We’ve also heard from customers that Git is an undesirable place to put their data. There are a couple of reasons for that. Even if you use Git LFS, it doesn’t handle serialization. And all the prior art, if you just copy the data and just copy the files, you’re not doing all of the work, you’re missing everything that matters. And we’ve seen performance concerns around Git and Git LFS. And the biggest thing is you wanna be able to articulate your code and your data, independently, you should have separate hashes for those, you generally want different histories for those as well.

And then, of course, this idea of the data router or data plane category. If you check out the HortonWorks blog, they’re talking about that as well.

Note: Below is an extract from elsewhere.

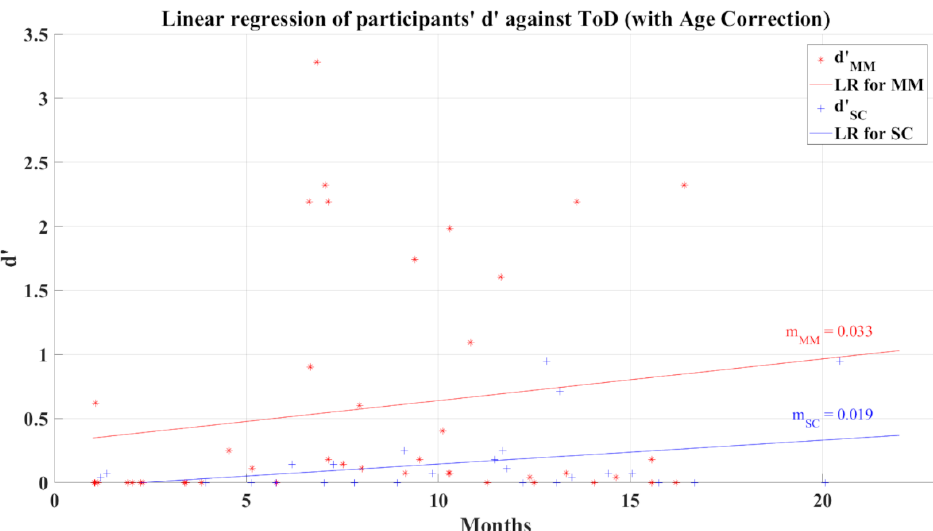
Figure 17. Linear regression of participants’ d’ versus elapsed time of diagnosis with corrected age-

So a little bit about future. Generating data descriptors at compilation time, so that we can support the second one, which is server-side queries to work with enormous packages. The top five technologies we wanna work with are Jupyter, I showed you a little bit, I’m happy to show you more about how Quilt makes data dependencies for Jupyter for manageable, more reproducible. TensorFlow for machine learning. Airflow, again, in that diagram where if you had your data router, Airflow is doing a lot of the transformations that lead into packaging. Presto and Docker. So, again, we’re Docker for data, not data for Docker, but it should be easier for the average user to spin up a VM and just get their working set of data. And if you actually try to do that today, just open an EC2 container, you’ll be like, “Oh, let me go into this folder and SSH this set of directories.” It’s really not … It should get a lot better. And then bringing cross-platform support.

So I’m quite sure I talked about a lot. I’d love to hear about what’s interesting. I’d love to hear about how this relates, or not, to the work you’re doing here and I’d be happy to take any questions.

This transcript has been edited to improve readability.